→ **Stated problem**
Retype the material that follows, keeping every word as it is.
━━━━━━
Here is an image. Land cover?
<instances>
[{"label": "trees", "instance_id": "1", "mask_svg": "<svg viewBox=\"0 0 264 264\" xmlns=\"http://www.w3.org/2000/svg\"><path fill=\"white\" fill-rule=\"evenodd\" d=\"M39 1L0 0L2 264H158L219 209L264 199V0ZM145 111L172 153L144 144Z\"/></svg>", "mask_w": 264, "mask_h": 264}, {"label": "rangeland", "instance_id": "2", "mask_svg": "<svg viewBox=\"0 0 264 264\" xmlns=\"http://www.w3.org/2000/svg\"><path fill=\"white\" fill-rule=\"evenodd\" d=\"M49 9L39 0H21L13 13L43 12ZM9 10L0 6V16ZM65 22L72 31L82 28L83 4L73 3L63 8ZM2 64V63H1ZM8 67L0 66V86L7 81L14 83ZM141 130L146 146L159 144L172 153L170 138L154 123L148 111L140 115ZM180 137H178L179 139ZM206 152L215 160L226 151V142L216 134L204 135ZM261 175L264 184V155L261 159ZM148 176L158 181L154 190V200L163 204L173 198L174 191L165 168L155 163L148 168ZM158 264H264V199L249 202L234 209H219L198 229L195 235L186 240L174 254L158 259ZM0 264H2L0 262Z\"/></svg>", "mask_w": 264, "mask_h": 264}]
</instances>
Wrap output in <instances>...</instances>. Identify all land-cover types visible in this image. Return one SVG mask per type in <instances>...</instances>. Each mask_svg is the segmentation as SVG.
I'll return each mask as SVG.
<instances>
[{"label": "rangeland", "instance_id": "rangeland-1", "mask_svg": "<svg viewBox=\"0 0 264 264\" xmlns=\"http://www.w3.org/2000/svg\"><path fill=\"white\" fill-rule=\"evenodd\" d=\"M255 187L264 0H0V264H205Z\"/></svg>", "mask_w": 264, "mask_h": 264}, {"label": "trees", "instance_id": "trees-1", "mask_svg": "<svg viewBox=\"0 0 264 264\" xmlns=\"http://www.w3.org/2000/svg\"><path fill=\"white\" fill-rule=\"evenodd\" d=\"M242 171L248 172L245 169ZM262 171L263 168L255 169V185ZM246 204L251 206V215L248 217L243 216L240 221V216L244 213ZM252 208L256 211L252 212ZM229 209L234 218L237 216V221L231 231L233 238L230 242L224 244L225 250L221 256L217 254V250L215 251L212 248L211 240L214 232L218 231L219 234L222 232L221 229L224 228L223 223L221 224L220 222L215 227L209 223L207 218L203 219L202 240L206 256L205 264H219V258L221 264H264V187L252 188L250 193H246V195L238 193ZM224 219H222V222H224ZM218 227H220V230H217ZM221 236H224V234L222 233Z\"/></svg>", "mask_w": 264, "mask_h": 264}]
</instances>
━━━━━━
→ **Task answer**
Here is an image. Land cover?
<instances>
[{"label": "trees", "instance_id": "1", "mask_svg": "<svg viewBox=\"0 0 264 264\" xmlns=\"http://www.w3.org/2000/svg\"><path fill=\"white\" fill-rule=\"evenodd\" d=\"M39 1L0 0L2 264H158L219 209L264 199V0ZM145 111L172 153L144 144Z\"/></svg>", "mask_w": 264, "mask_h": 264}, {"label": "rangeland", "instance_id": "2", "mask_svg": "<svg viewBox=\"0 0 264 264\" xmlns=\"http://www.w3.org/2000/svg\"><path fill=\"white\" fill-rule=\"evenodd\" d=\"M49 9L39 0H21L13 13L43 12ZM9 10L0 6V16ZM65 22L72 31L82 28L83 4L73 3L63 8ZM2 64V63H1ZM8 67L0 66V86L7 81L14 83ZM141 130L146 146L159 144L172 153L170 138L154 123L148 111L140 115ZM180 137H178L179 139ZM206 152L215 160L226 151V142L216 134L204 135ZM261 175L264 184V155L261 159ZM148 176L158 181L154 190V200L163 204L173 198L174 191L165 168L155 163L148 168ZM158 264H264V199L249 202L234 209H219L198 229L195 235L186 240L174 254L158 259ZM0 264H2L0 262Z\"/></svg>", "mask_w": 264, "mask_h": 264}]
</instances>
Wrap output in <instances>...</instances>. Identify all land-cover types visible in this image. Return one SVG mask per type in <instances>...</instances>. Each mask_svg is the segmentation as SVG.
I'll return each mask as SVG.
<instances>
[{"label": "rangeland", "instance_id": "rangeland-1", "mask_svg": "<svg viewBox=\"0 0 264 264\" xmlns=\"http://www.w3.org/2000/svg\"><path fill=\"white\" fill-rule=\"evenodd\" d=\"M255 187L264 0H0V264H205Z\"/></svg>", "mask_w": 264, "mask_h": 264}, {"label": "trees", "instance_id": "trees-1", "mask_svg": "<svg viewBox=\"0 0 264 264\" xmlns=\"http://www.w3.org/2000/svg\"><path fill=\"white\" fill-rule=\"evenodd\" d=\"M242 171L248 172L245 169ZM262 171L263 168L255 169V185ZM246 204L251 206V215L248 217L243 216L240 221V216L244 213ZM252 208L256 211L252 212ZM229 209L234 218L237 216V221L231 231L233 238L230 242L224 244L225 250L221 256L217 254V250L215 251L212 248L211 240L214 232L218 231L219 234L222 232L221 229L224 228L223 223L221 224L220 222L215 227L209 223L207 218L203 219L202 240L206 256L205 264H219V258L221 264H264V187L252 188L250 193H246V195L238 193ZM224 219H222V222H224ZM218 227H220V230H217ZM221 236H224V234L222 233Z\"/></svg>", "mask_w": 264, "mask_h": 264}]
</instances>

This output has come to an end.